患者さんには、在宅の時は残業を申告しないという方もいましたが、これは絶対NGです。
法律云々ではなく、人はストレスを受ける分、会社からお金という対価を得られるのです。
ストレスを受けても、その対価を受けられないのであれば、それはボランティアです。
経営者や役員など、24時間給料が発生している立場でもない限り、ボランティアはすべきでないです。
② 「テレワーク」だからこの程度
同じ効率ではできない
テレワークでの効率を、職場で行う効率と同程度出来ると思うこと自体間違いです。
もちろん、通勤が無い分、それだけは効率がいいです。
しかし、PC用のデスクが用意されていて、Wi-Fiやネットワークのスピードも速く、周りにすぐ聞ける人がいる状況で、周りに誘惑がない職場と、リビングのテーブルで、食事する用の椅子で、Wi-Fiの速度も遅く、決して大きくはないノートPC、聞きづらいPC音声での会議、何を聞くにもメール・・・。
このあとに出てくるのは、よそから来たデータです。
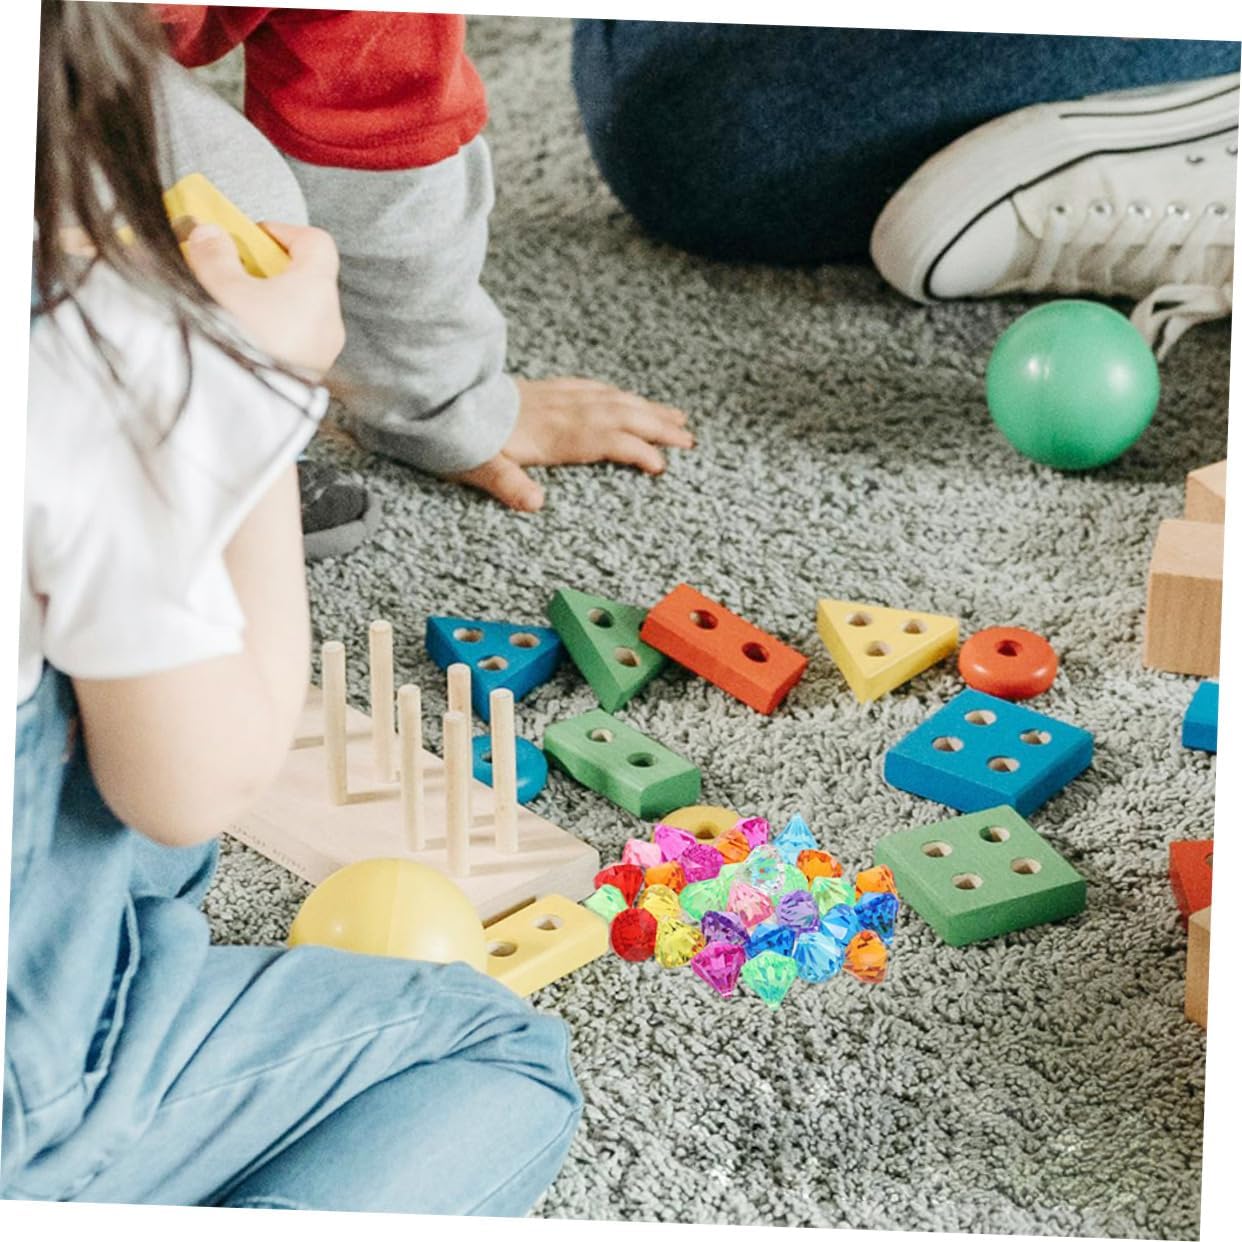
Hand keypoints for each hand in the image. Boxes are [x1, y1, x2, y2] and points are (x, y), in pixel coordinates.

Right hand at [182, 221, 344, 377]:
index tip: (253, 236)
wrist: (246, 408)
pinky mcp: (312, 375)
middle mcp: (330, 319)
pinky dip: (273, 331)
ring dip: (268, 303)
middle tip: (235, 273)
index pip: (316, 243)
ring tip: (232, 308)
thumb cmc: (240, 342)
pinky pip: (296, 341)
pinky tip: (243, 338)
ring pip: (300, 312)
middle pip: (307, 278)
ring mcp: (324, 351)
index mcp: (317, 289)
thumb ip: (214, 254)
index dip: (284, 232)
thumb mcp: (219, 287)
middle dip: (269, 270)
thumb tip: (210, 234)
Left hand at [451, 377, 693, 509]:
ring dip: (645, 408)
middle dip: (658, 426)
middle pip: (621, 415)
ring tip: (675, 416)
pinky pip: (592, 388)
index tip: (662, 466)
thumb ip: (507, 485)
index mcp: (552, 435)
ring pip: (612, 399)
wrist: (438, 398)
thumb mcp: (478, 468)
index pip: (607, 440)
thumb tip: (534, 504)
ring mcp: (555, 398)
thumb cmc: (458, 440)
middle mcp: (561, 412)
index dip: (637, 450)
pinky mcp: (545, 389)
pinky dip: (616, 394)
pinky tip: (624, 397)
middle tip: (690, 438)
比較になりません。
であるので、「テレワークだからこんな程度でいいっす」と考える事です。
達成基準を下げましょう
基準を下げてあげる事も大切です。
特に日本人は、基準を達成することに長けている人種です。逆を言えば、基準を達成できなければストレスを感じてしまいます。
実は、私もこのコラムを自宅で書いています。
リビングのテーブルにノートPCで書いているのですが、まず、テーブルの角に上腕が当たり、痛い!手首と肘の間に、テーブルの角が当たり、いつもと違う高さな為か、痛いです。
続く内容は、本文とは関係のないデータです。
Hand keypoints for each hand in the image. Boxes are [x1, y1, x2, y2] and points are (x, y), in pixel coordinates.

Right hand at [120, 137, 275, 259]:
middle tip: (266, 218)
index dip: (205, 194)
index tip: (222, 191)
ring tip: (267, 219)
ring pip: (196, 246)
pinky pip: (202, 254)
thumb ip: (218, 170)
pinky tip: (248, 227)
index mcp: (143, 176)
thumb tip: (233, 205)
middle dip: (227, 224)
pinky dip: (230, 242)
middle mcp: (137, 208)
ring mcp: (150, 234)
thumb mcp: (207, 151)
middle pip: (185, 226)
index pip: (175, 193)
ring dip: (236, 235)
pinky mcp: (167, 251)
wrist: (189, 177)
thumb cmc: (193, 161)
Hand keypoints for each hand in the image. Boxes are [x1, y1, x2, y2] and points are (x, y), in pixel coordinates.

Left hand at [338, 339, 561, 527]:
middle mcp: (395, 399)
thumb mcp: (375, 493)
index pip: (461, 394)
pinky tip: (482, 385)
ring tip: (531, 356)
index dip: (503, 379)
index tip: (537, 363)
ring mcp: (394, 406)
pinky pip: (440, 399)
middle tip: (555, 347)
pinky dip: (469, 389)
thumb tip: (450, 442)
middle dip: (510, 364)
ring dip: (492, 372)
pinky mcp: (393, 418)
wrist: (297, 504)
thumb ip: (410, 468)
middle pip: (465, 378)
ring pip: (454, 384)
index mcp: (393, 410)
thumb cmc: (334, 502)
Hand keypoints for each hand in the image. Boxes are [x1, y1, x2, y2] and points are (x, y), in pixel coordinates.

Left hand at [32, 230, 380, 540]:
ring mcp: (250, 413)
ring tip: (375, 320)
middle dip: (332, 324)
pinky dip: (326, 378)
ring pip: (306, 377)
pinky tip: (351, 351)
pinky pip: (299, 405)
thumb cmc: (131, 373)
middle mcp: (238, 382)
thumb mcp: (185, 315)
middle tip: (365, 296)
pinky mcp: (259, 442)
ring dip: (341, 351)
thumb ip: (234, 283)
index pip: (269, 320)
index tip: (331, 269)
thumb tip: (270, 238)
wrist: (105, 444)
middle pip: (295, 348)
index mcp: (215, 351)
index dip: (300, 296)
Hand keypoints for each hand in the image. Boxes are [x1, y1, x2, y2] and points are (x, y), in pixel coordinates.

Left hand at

そして、椅子です。ひじ掛けもなく、背もたれも固定されている椅子では腰が痛いです。
腰痛はテレワーク障害のあるあるです(ほとんどの患者さんで腰痛の症状があります)。
「テレワークだから、この程度の進捗でも良しとしよう」、「いつもより疲れるから、早めに切り上げよう」等、「こんなもん」と思う事、大切ですよ。
③ 「いま、ここ」以外は、幻想(陽炎)と思う事
「このテレワークがいつまで続くのか心配」、「GW明け、どうなっているか不安」、「夜8時を回ったけど、まだみんな仕事しているのかなぁ」、「コロナウィルスいつになったら終息するのかなぁ」
これらは全て幻想です。そう実体のない陽炎なのです。
答えの出ないことは考えない
現在以外、未来の事など、今、何時間かけて真剣に考えても、答えは出ません。
出たと思ったことは、あなたの頭の中で起こっているファンタジーに過ぎません。
もし、10時間考えたら、未来の事がわかるのであれば、その10時間考えるストレスは意味があるでしょう。
残念ながら、それはファンタジーです。
夜9時に同僚が仕事をしているか否かなんて、いくら考えてもわかりませんよね。ストーカーでもない限り。
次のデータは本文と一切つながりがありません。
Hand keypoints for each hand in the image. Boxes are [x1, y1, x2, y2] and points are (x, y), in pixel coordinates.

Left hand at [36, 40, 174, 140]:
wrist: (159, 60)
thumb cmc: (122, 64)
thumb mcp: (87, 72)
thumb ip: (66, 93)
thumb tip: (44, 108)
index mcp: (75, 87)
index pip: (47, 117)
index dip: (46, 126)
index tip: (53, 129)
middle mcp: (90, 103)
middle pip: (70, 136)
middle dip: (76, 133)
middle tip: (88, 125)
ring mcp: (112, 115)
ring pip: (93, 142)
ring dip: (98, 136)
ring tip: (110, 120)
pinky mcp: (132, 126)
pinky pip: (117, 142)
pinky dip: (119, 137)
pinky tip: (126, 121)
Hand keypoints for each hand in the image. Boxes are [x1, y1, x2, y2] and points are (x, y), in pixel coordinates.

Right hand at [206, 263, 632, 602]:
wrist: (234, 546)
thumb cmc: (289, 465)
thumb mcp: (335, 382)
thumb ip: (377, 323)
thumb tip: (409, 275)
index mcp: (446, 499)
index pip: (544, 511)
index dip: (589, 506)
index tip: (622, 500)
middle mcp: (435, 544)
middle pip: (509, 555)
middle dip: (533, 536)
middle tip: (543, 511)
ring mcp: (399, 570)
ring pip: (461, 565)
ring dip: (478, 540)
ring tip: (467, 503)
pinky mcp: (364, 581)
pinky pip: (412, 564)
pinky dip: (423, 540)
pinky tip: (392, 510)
新型コロナウイルスのワクチンがいつできるのかを考え悩むのは、我々の役割ではありません。ワクチンを開発している研究者が悩むことなのです。
つまり、実体のないファンタジーで、心を病む必要はありません。
「自ら作り上げたファンタジー相手に、一人ボクシングをしないこと!!」
④ 最後に、自分をほめ、何だかんだいって何とかなると思う事
このコロナ騒動で、慣れないテレワーク、家族がいる中で仕事をしなければならない状況で頑張っている自分を無条件に称える事です。
自分を褒め、称える事に理由はいりません。
ただ、「わたしって、なんだかんだ言ってよくやってんじゃん」、「コロナ恐怖のなか、生活しているだけでも素晴らしいのに、その中で、テレワークまでやっちゃってる、俺って素敵」など、思い込みましょう。
そして、根拠はないが、「何とかなる」と思いきることです。
この「何とかなる」事に対して、根拠なんかめんどくさいものはいりません。兎に角、思う事です。
もし、皆さんの目の前に、箱に入ったスピードくじがあるとしますね(よく、コンビニであるような)。
その箱の中には、「当たりくじ」と「空くじ」しか入っていない。つまり「罰ゲーム」が入っていないくじ引きだとしましょう。
その箱に入っているくじを引いていいよと言われて、断る人いますか?
だって、当たりくじか、外れのカスくじしか入ってないのであれば、良いことがあるか何もないかだけですよ。
引いたもの勝ちですよね。私なら迷わず引きます。
自分の努力を無条件に褒め称える事、そして根拠なく「何とかなる」と思う事は、その箱に入ったスピードくじと一緒なのです。
そう思うことに、罰ゲームは入っていません。いいことがあるか、何もないかだけです。
そんな有難いくじ、引かなきゃ損ですよね。